Expander (src/parser/expander.rs)
The Expander runs after parsing, before semantic analysis. It is a separate tree-rewriting pass.
Responsibilities
Include resolution: include "file.xcx"; is replaced by the inlined AST of that file. Circular dependencies are detected via visiting_files: HashSet<PathBuf>. Files are deduplicated via included_files: HashSet<PathBuf> (each file included only once unless aliased).
Alias prefixing: include "math.xcx" as math; causes all top-level names from that file to be renamed to math.name. Call sites (math.sin(x)) are rewritten from MethodCall to FunctionCall { name: "math.sin" } by expand_expr_inplace.
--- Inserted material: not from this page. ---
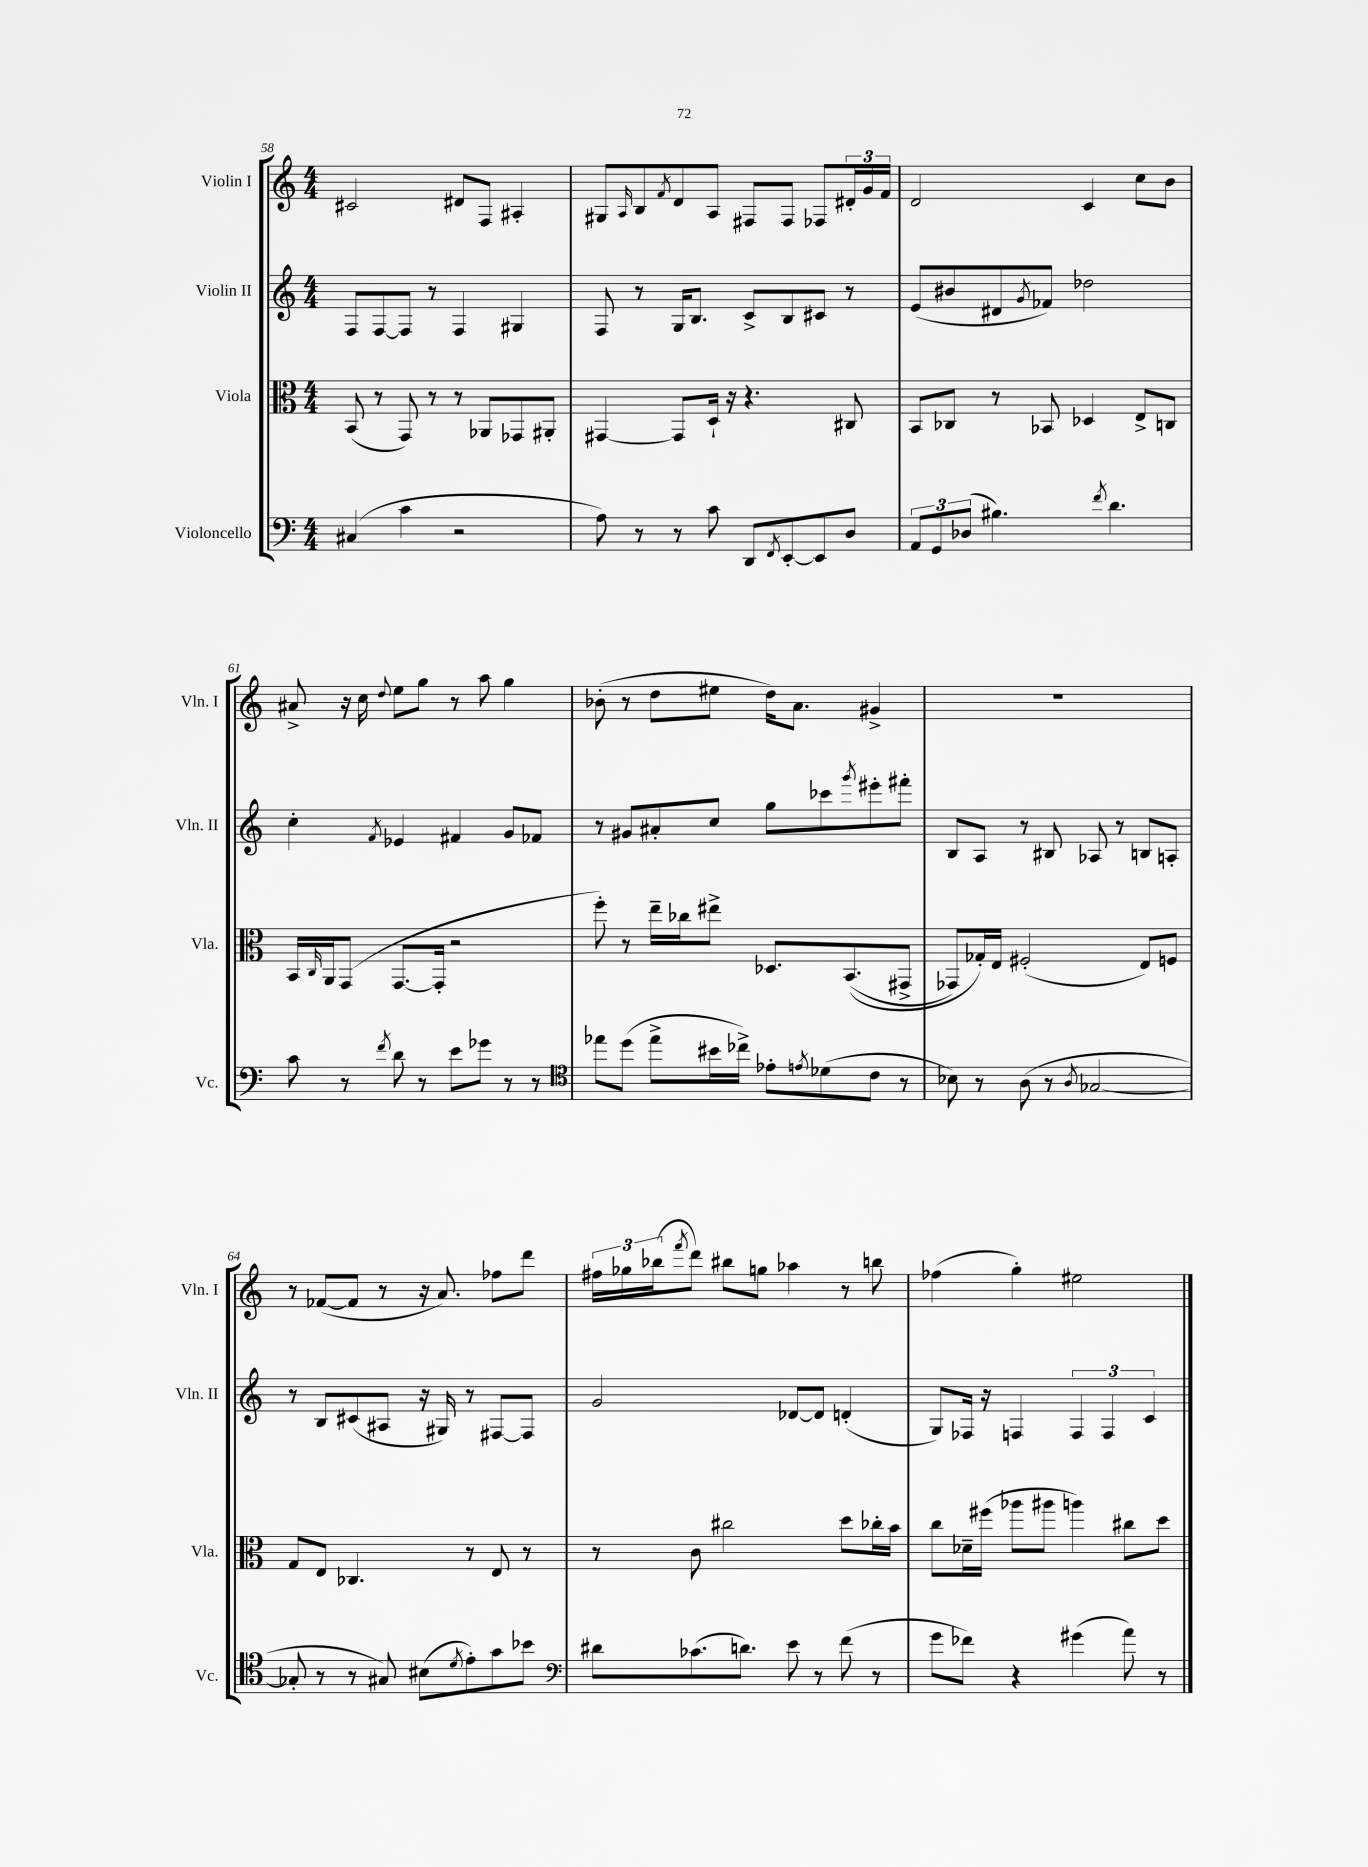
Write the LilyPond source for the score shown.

The prefix_program() / prefix_stmt_impl() / prefix_expr_impl() functions walk the entire sub-AST renaming all references to top-level symbols.
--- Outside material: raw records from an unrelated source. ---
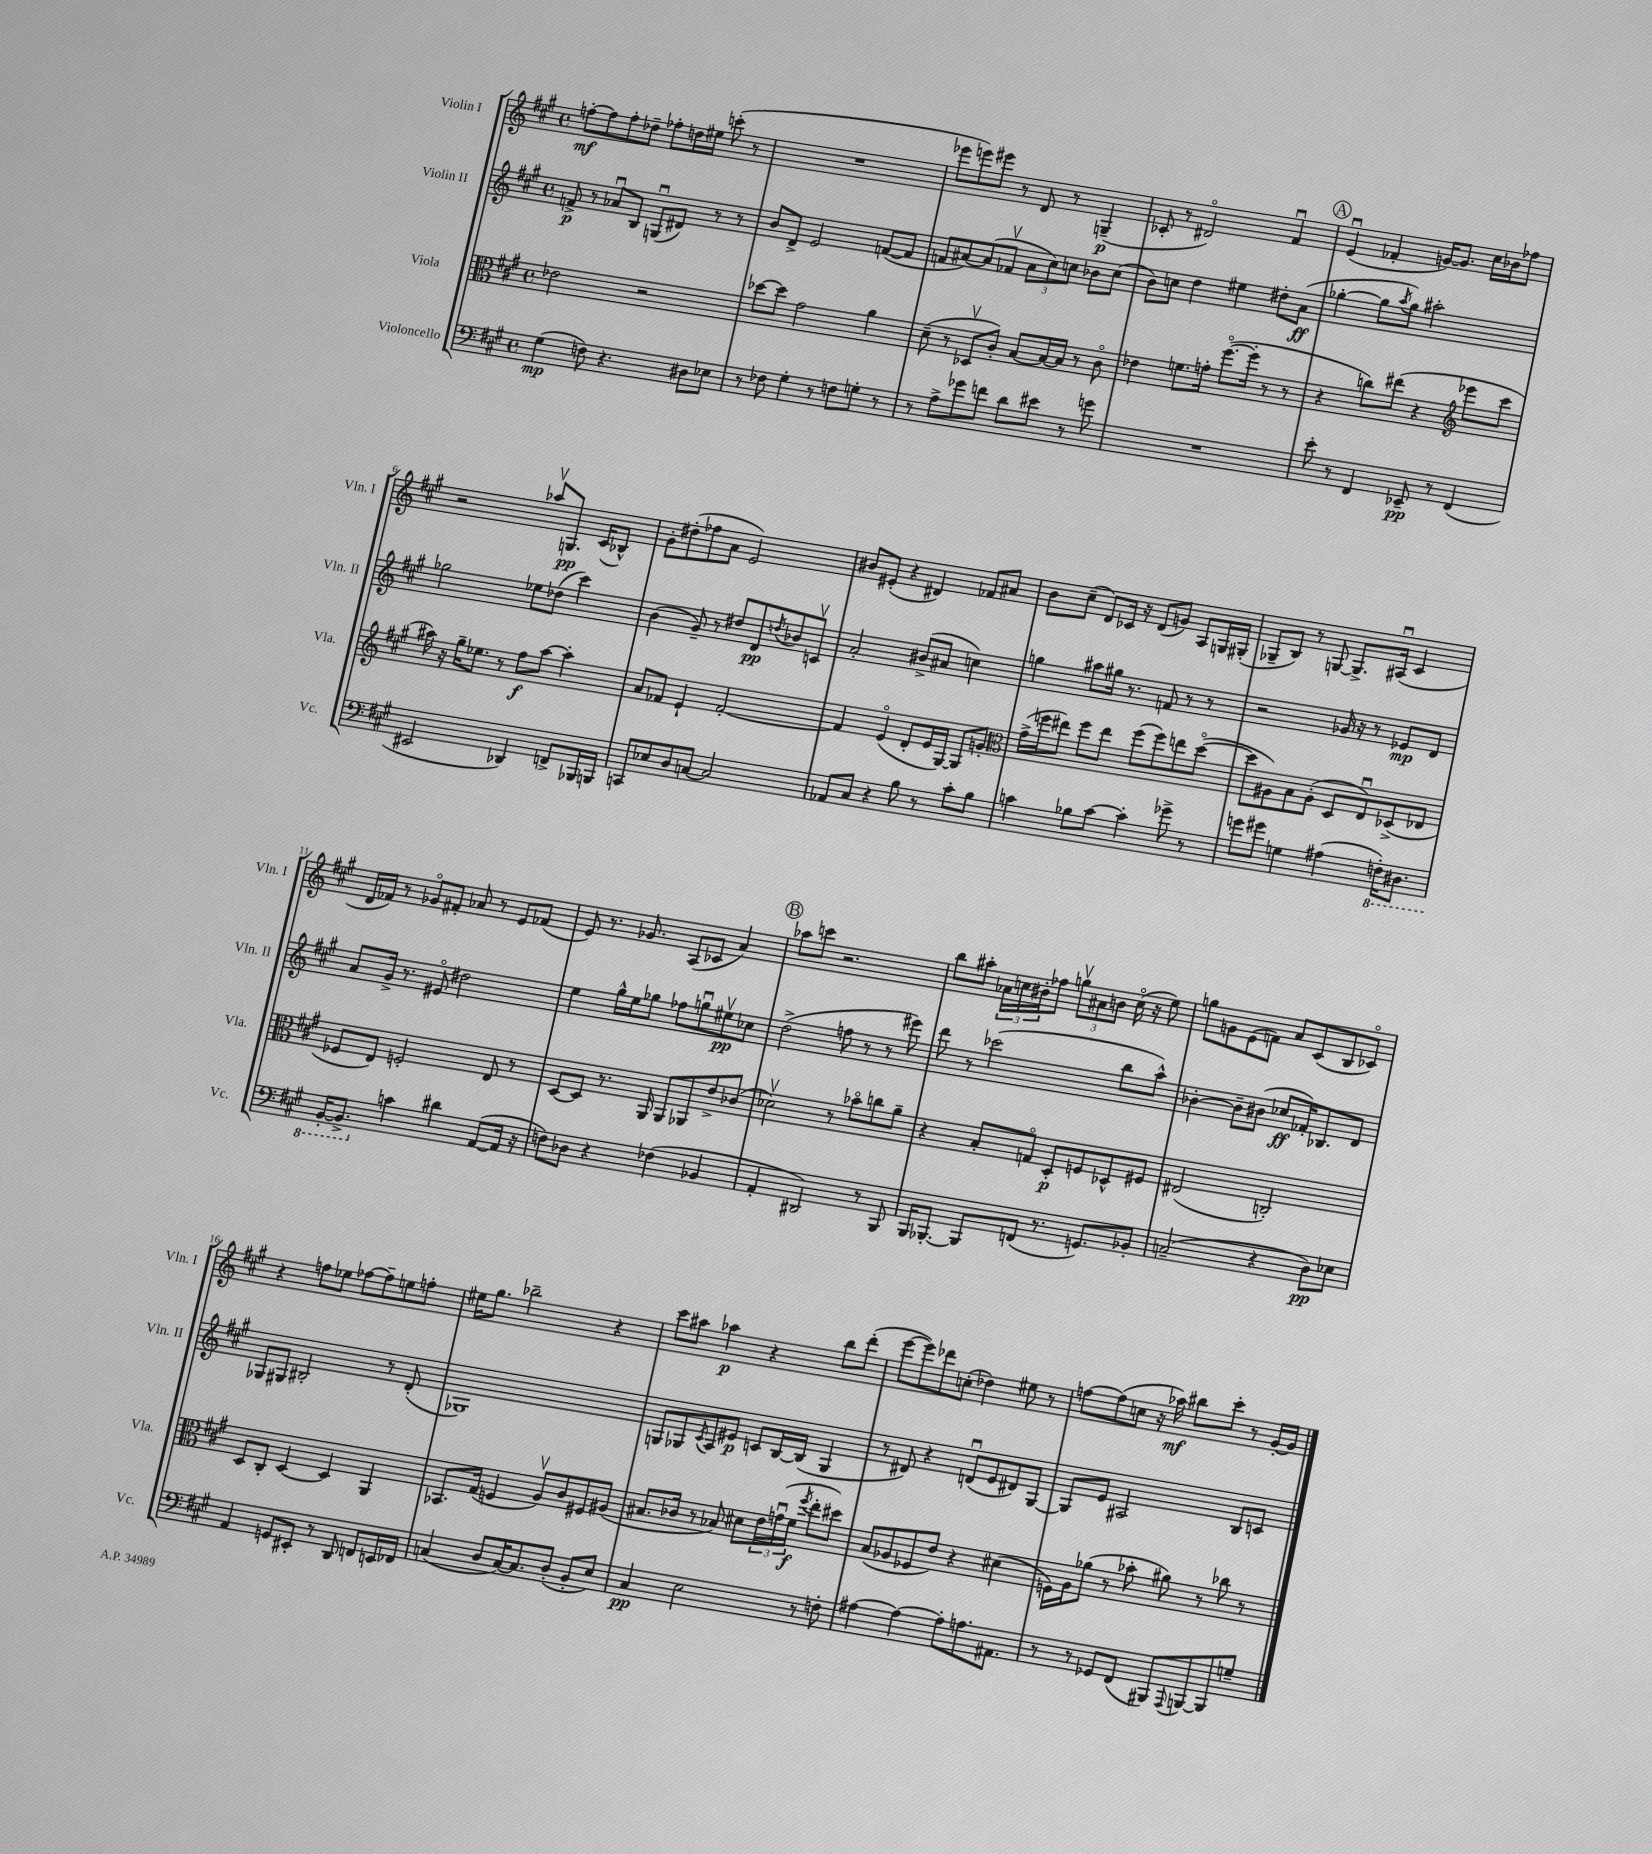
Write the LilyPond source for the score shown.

<<
\new StaffGroup <<
\new Staff = "s0" \with { instrumentName = "Violin I" shortInstrumentName = "Vln. I" } {
    \clef treble \key a \major \defaultTimeSignature \time 4/4
    f''8~-.\mf f''8 f''8-. des''8-- fes''8-. d''16 eis''16 c'''8-.( r8 |
    R1 |
    ees'''8 e'''8) eis'''8 r8 d'8 r8 g4--\p( |
    ces'8-. r8 dis'2\flageolet) fis'4\downbow |
    \mark \markup { \circle "A" } e'4\downbow( fes'4-. g'16~) g'8. cis''16 bes'16 fes''8 |
    r2 aes''8\upbow g8.\pp cis'16( bes8-^) |
    gis'8-. dis''8-.( fes''8 a'8 e'2) |
    bis'8 eis'8-.( r4 dis'4) fes'8 ais'8 |
    b'8 cis''8--( d'8) ces'16 r16 d'8( g'8) a8 g16 gis16-.( |
    ges8-- b8) r8 g8~ g8.-> ais16\downbow( cis'4 |
    d'16 fes'16) r8 ges'8\flageolet fis'8-. aes'8 r8 e'8 fes'8( |
    e'8) r8. ges'8. a8( ces'8 a'4) |
    \mark \markup { \circle "B" } aes''8 c'''8 r2. |
    b''8 ais''8-. \tuplet 3/2 { aes'16 c''16 bis'16-. } fes''8 \tuplet 3/2 { g''8\upbow ais'8 b'8 } c''16\flageolet( r16 e''8) |
    g''8 g'8 e'8( f'8) a'8 cis'8( b8 ces'8\flageolet) |
    r4 f''8 ees''8 fes''8~ fes''8-- e''8 f''8-. |
    eis''16 gis''8. bes''2-- r4 |
    cis'''8 ais''8 aes''4\p r4 b''8 d'''8-.( |
    e'''8~ e'''8) des'''8 c''8-.( des''4) eis''8 r8 |
    f''8~ f''8( c''8 r16 aes''16\mf) bis''8 cis'''8-. r8 gis'16~-. gis'16 \bar "|." |
}
\new Staff = "s1" \with { instrumentName = "Violin II" shortInstrumentName = "Vln. II" } {
    \clef treble \key a \major \defaultTimeSignature \time 4/4
    f'8->\p r8 aes'8\downbow b8 g8\downbow( dis'8) r8 r8 |
    b'8 d'8-> e'2 f'8~( f'8 |
    f'8 ais'8~) ais'8( fes'8\upbow \tuplet 3/2 { ais'8 cis''8) c''8 } bes'8 c''8( |
    b'8) c''8 d''4 eis''4 dis''8-. a'8\ff( |
    \mark \markup { \circle "A" } ges''4~-. ges''8 \acciaccatura { a''8 } ges''8) ais''2-. |
    ges''2 ees''8 des''8( cis'''4) |
    b'4( gis'8--) r8 dis''8 d'8\pp \acciaccatura { d''8 } bes'8 c'8\upbow |
    a'2-. bis'8->( ais'8 c''4) |
    g''4 ais''8 gis''16 r8. f'8 r8 r8 |
    r2 ges'16 r16 r8 ees'8\mp d'8 |
    a'8 gis'16-> r8. eis'8\flageolet dis''2 |
    e''4 gis''16-^ e''16 ges''8 fes''8 g''8\downbow eis''8\upbow\pp ces''8 |
    \mark \markup { \circle "B" } d''2->( f''8 r8 r8 eis'''8) |
    d'''8 r8 ces'''2( b''8 a''8-^) |
    bes'4~-. bes'8-- bis'8( ces''8\ff fes'16-.) bes8. d'8 |
    ges8 gis8 bis2-. r8 d'8-.( |
    ges1) |
    g8 ges8 \acciaccatura { cis'8 } a8 eis'8\p c'8 b16~ b16( ges4 |
    r8 dis'8) r4 d'8\downbow( e'8 dis'8) gis8~ |
    gis8 e'8 ais2 b8 c'8 \bar "|." |
}
\new Staff = "s2" \with { instrumentName = "Viola" shortInstrumentName = "Vla." } {
    \clef alto \key a \major \defaultTimeSignature \time 4/4
    ees'2 r2 |
    des''8~ des''8 gis'2 a'4 |
    d'8--( r8 des8\upbow cis'8-.) b8~ b16~ b16 r8 cis'8\flageolet |
    ees'4 f'8. g'16-. fis''8.~\flageolet( fis''16-. r8 r8 |
    \mark \markup { \circle "A" } r4 c''8) eis''8( r4 \clef treble ees'''8 cis'''8 |
    ais''16) r16 gis''16-- ees''8. r8 fis''8\f ais''8~ ais''4-. |
    a'8 fes'8 e'4-! fes'2~-. |
    fes'4 e'4\flageolet( d'8-. e'16 gis16~) gis8 g'8-. |
    \clef alto gis'16->( f''16 eis''8) f''8 eis''8 f''8( f''8) e''8 d''8~\flageolet( |
    d''8 ais8) b8 ais8-.( d8 e8\downbow) des8->( ees8 |
    fes8 e8) f2-. e8 r8 |
    d8~ d8 r8. a,16 a,8 aes,8 e'8-> ces'8( |
    \mark \markup { \circle "B" } des'2\upbow) r8 bes'8\flageolet c''8 a'8-- |
    r4 b8-. g8\flageolet d8-.\p f8 des8-^ fis8 |
    eis2( c2-.) |
    d8 cis8-. d4~ d4 a,4 |
    bes,8. gis16( f4 a8\upbow) cis'8 fis8 ais8( |
    bis8. ces'16 r8 bes8) dis'8 \tuplet 3/2 { e'16 g'16\downbow( fis'16\f } \acciaccatura { fis''8 } e''8-. dis''8) |
    b8( aes8 fes8 e'8) r4 dis'4( |
    f16) a16 aes'8( r8 bes'8-. ais'8) r8 ces''8 r8 \bar "|." |
}
\new Staff = "s3" \with { instrumentName = "Violoncello" shortInstrumentName = "Vc." } {
    \clef bass \key a \major \defaultTimeSignature \time 4/4
    gis4\mp( f8) r4. dis8 ees8 |
    r8 fes8 gis4-. r8 f8 g8-. r8 |
    r8 a8-> ges'8 f'8 d'8 eis'8 r8 g'8 |
    R1 |
    \mark \markup { \circle "A" } e'8-. r8 fis,4 ees,8--\pp r8 fis,4( |
    eis,2 des,4) f,8-> bes,,16 b,,16 |
    c,8 ees8 d8 c8~ c2 |
    aes,8 cis8 r4 b8 r8 cis'8-. b8 |
    c'4 bes8 c'8~ c'4-. ges'8-> r8 |
    g'8 gis'8 g4 ais4( \ottava #-1 f,16-.) dis,8. |
    b,,16~-. b,,8.-> \ottava #0 c'4 dis'4 a,8~( a,16 r16 |
    f8) des8 r4 fes4( bes,4 |
    \mark \markup { \circle "B" } a,4-. dis,2) r8 b,,8 |
    b,,16 bes,,8.~-. bes,,8 f,8( r8. g,8.) bes,8-. |
    c2--( r4 d8\pp) ees8 |
    a,4 g,8 eis,8-. r8 d,8 f,8 e,16 fes,16 |
    c4( d8 c16~) c8. d8-.( b,8-. e8) |
    cis4\pp e2 r8 f8-. |
    ais4~ ais4~ ais8-. a8. ais,8. |
    r8 r8 ges,8 fis,8( bis,,8) \appoggiatura { a,,8 } b,,8~ b,,8 g8-- \bar "|." |
}
>>
>>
Fiber name prefixing: FiberDecl::fiber_name references are also prefixed so that instantiations of renamed fibers resolve correctly after prefixing.
YieldFrom prefixing: StmtKind::YieldFrom expressions are traversed so that fiber constructor calls inside yield from are also renamed.
Protected names (never prefixed): json, date, store, halt, terminal, net, env, crypto, EMPTY, math, random, i, f, s, b, from, main.
Include path search order:
- Relative to the current file's directory
- In the
lib/directory (relative to CWD, then walking up from the executable's path)
AST Definitions (src/parser/ast.rs)
Expr — Expression nodes
| Variant | Description |
|---|---|
IntLiteral(i64) |
Integer constant |
FloatLiteral(f64) |
Float constant |
StringLiteral(StringId) |
Interned string |
BoolLiteral(bool) |
true / false |
Identifier(StringId) |
Variable or function name |
Binary { left, op, right } |
Binary operation |
Unary { op, right } |
Unary operation (not, !) |
FunctionCall { name, args } |
Function call by interned name |
MethodCall { receiver, method, args } |
Dot-call on a value |
MemberAccess { receiver, member } |
Dot-access without call |
Index { receiver, index } |
Bracket index a[i] |
Lambda { params, return_type, body } |
Arrow lambda x -> expr |
ArrayLiteral { elements } |
Explicit [a, b, c] |
ArrayOrSetLiteral { elements } |
Ambiguous {a, b, c} — resolved later |
SetLiteral { set_type, elements, range } |
Typed set with optional range |
MapLiteral { key_type, value_type, elements } |
Map literal |
TableLiteral { columns, rows } |
Table literal |
DateLiteral { date_string, format } |
date("2024-01-01") |
Tuple(Vec<Expr>) |
Parenthesised comma-separated list |
NetCall { method, url, body } |
HTTP call expression |
NetRespond { status, body, headers } |
HTTP respond expression |
RawBlock(StringId) |
<<<...>>> raw content |
TerminalCommand(cmd, arg) |
.terminal !cmd |
RandomChoice { set } |
random.choice from set |
Stmt — Statement nodes
Key variants: VarDecl, Assign, Print, Input, If, While, For, Break, Continue, FunctionDef, FiberDef, FiberDecl, Return, Yield, YieldFrom, YieldVoid, Include, Serve, NetRequestStmt, JsonBind, JsonInject, Halt, Wait, ExprStmt, FunctionCallStmt.
Type — Type system
Int, Float, String, Bool, Date, Json, Array(Box<Type>), Set(SetType), Map(Box<Type>, Box<Type>), Table(Vec<ColumnDef>), Fiber(Option<Box<Type>>), Builtin(StringId), Unknown.
SetType variants: N (Natural), Z (Integer), Q (Rational/Float), S (String), C (Char/String), B (Boolean).
ForIterType
Range (numeric start to end), Array, Set, Fiber — set by the type checker and used by the compiler to emit the correct loop pattern.
ColumnDef
pub struct ColumnDef {
pub name: StringId,
pub ty: Type,
pub is_auto: bool, // @auto columns are auto-incremented on insert
}
String Interner
All string values (identifiers, string literals, method names) are interned via Interner into StringId (u32). The interner is created in the parser and passed through all subsequent phases. This means the checker, compiler, and VM all use numeric IDs for name comparisons instead of String comparisons.